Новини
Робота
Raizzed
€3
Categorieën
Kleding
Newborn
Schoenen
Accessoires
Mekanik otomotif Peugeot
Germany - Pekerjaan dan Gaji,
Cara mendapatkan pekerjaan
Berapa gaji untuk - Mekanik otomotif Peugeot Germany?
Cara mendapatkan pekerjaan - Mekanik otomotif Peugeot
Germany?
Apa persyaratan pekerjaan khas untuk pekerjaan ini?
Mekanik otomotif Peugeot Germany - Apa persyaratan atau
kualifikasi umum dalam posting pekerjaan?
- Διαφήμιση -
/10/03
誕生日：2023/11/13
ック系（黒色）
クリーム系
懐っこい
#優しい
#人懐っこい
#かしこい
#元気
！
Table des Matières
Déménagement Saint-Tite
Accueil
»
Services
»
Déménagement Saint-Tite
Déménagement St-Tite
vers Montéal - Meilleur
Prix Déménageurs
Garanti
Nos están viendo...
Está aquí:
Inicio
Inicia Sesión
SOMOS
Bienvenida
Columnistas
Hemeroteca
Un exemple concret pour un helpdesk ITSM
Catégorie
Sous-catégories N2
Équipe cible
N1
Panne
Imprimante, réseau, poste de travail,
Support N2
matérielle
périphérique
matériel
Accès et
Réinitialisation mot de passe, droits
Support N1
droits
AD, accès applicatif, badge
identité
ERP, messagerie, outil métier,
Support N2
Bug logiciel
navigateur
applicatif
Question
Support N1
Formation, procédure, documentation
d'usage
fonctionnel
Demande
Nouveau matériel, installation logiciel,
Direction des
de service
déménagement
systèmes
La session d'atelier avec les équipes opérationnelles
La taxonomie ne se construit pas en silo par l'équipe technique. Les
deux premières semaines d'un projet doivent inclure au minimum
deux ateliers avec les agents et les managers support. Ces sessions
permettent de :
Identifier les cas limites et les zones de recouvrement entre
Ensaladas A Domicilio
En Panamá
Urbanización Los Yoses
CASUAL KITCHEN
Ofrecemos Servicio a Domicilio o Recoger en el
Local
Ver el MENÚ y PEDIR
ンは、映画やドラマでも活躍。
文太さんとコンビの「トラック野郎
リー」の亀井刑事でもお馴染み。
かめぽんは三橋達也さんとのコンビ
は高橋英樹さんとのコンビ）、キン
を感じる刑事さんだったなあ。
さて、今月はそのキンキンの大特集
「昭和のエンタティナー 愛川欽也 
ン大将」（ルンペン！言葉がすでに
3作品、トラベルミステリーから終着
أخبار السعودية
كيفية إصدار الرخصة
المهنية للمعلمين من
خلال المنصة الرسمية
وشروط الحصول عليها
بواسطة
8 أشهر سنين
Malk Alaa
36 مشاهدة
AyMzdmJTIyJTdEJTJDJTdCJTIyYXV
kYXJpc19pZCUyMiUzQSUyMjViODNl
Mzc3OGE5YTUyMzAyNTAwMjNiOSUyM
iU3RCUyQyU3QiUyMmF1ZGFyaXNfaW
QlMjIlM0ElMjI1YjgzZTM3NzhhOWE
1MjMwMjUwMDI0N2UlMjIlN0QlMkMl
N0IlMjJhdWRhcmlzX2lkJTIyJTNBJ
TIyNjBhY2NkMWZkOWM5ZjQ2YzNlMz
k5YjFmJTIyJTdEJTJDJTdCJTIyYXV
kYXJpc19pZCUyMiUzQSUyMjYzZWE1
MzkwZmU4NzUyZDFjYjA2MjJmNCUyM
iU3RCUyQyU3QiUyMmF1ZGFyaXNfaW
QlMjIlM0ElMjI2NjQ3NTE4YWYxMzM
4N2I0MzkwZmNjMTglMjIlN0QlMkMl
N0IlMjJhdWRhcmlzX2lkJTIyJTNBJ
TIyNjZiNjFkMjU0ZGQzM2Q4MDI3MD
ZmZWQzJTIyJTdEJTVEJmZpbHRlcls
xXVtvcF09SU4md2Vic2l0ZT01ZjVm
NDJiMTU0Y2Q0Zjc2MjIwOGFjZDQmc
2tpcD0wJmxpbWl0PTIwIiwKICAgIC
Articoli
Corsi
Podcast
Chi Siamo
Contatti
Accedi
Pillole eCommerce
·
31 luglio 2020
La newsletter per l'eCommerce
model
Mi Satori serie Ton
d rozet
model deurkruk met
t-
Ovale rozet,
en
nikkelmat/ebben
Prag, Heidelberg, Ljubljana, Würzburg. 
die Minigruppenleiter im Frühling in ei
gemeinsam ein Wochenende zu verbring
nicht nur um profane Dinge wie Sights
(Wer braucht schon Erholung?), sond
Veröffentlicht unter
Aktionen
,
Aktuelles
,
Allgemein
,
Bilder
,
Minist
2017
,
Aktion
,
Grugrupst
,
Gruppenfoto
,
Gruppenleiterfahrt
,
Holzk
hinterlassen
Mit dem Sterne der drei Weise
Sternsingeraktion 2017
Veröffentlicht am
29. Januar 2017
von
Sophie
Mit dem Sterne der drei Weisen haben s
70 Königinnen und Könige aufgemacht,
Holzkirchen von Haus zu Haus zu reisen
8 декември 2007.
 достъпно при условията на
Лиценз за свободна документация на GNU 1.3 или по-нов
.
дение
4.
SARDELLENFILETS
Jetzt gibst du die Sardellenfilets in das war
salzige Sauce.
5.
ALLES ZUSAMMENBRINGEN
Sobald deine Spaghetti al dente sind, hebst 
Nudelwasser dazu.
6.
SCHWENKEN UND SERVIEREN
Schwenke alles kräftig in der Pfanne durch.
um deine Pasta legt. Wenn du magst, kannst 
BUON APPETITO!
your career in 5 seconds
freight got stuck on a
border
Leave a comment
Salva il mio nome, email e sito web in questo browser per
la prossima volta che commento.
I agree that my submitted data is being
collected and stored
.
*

What the exercise asks | Word for word, reproduce the listing above from its start up to and including the line that has "La taxonomie ne". Give only those lines.

Task response |
Новини
Робота
Raizzed
€3
Categorieën
Kleding
Newborn
Schoenen
Accessoires
Mekanik otomotif Peugeot
Germany - Pekerjaan dan Gaji,
Cara mendapatkan pekerjaan
Berapa gaji untuk - Mekanik otomotif Peugeot Germany?
Cara mendapatkan pekerjaan - Mekanik otomotif Peugeot
Germany?
Apa persyaratan pekerjaan khas untuk pekerjaan ini?
Mekanik otomotif Peugeot Germany - Apa persyaratan atau
kualifikasi umum dalam posting pekerjaan?
- Διαφήμιση -
/10/03
誕生日：2023/11/13
ック系（黒色）
クリーム系
懐っこい
#優しい
#人懐っこい
#かしこい
#元気
！
Table des Matières
Déménagement Saint-Tite
Accueil
»
Services
»
Déménagement Saint-Tite
Déménagement St-Tite
vers Montéal - Meilleur
Prix Déménageurs
Garanti
Nos están viendo...
Está aquí:
Inicio
Inicia Sesión
SOMOS
Bienvenida
Columnistas
Hemeroteca
Un exemple concret pour un helpdesk ITSM
Catégorie
Sous-catégories N2
Équipe cible
N1
Panne
Imprimante, réseau, poste de travail,
Support N2
matérielle
périphérique
matériel
Accès et
Réinitialisation mot de passe, droits
Support N1
droits
AD, accès applicatif, badge
identité
ERP, messagerie, outil métier,
Support N2
Bug logiciel
navigateur
applicatif
Question
Support N1
Formation, procédure, documentation
d'usage
fonctionnel
Demande
Nouveau matériel, installation logiciel,
Direction des
de service
déménagement
systèmes
La session d'atelier avec les équipes opérationnelles
La taxonomie ne se construit pas en silo par l'équipe technique. Les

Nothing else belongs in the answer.